◆ Exercise instructions
Within the material below, locate the line with "- [ROLLUP: Downtober" and the line with "The code for the clustering", then return those two lines and all lines between them, exactly as written.

···

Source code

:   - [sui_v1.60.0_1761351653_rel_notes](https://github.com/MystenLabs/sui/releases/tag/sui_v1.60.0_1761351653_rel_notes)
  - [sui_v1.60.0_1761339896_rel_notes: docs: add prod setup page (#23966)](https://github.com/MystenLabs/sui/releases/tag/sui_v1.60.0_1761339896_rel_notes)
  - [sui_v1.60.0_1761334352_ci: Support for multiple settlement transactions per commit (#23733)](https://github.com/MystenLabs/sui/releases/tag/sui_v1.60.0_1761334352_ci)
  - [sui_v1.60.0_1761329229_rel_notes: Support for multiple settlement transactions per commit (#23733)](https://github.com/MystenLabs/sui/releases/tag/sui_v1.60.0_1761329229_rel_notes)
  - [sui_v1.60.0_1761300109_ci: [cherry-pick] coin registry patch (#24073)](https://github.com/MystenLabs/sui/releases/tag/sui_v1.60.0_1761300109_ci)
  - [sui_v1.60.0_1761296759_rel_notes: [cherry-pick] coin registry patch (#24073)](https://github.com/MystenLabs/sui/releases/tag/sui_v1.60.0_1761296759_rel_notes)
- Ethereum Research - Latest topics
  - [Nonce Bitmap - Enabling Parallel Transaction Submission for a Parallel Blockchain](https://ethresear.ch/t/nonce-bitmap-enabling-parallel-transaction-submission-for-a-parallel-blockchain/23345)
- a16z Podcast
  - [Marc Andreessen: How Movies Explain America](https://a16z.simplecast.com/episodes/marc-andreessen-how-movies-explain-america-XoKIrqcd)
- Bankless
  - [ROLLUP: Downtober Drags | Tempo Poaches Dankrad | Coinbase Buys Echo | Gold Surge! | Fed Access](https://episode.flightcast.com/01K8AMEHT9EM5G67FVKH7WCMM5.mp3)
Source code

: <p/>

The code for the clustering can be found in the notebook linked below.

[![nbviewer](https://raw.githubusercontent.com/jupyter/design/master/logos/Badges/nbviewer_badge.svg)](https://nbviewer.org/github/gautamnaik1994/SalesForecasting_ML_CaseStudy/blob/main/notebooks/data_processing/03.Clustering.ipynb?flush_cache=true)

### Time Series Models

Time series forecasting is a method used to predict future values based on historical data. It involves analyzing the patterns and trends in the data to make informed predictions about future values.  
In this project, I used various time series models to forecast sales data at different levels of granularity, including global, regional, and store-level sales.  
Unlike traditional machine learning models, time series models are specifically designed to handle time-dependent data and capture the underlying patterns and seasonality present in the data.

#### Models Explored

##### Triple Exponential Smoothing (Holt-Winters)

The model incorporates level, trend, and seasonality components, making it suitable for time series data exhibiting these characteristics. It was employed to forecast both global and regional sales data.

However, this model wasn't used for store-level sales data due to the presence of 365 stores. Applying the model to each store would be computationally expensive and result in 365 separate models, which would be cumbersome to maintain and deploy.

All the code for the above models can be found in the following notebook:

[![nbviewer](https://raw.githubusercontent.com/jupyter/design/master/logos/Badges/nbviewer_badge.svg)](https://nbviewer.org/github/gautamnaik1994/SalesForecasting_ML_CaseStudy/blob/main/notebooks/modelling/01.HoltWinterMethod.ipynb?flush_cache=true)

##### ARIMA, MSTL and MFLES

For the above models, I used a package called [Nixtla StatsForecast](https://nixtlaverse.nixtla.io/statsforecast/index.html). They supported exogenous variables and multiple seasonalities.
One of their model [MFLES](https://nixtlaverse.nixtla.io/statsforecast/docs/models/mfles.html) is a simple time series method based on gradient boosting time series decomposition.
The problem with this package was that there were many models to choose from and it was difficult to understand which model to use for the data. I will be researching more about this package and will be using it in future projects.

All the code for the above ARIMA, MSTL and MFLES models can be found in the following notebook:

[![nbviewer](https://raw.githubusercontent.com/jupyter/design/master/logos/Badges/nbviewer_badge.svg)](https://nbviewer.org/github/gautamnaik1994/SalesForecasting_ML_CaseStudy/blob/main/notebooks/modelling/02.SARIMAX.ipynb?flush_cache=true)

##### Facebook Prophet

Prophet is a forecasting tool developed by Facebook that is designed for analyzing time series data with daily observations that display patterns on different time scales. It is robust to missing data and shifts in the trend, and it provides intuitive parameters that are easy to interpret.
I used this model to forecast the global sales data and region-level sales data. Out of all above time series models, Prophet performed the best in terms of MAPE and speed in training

···

◆ Response
  - [ROLLUP: Downtober Drags | Tempo Poaches Dankrad | Coinbase Buys Echo | Gold Surge! | Fed Access](https://episode.flightcast.com/01K8AMEHT9EM5G67FVKH7WCMM5.mp3)
Source code

: <p/>

The code for the clustering can be found in the notebook linked below.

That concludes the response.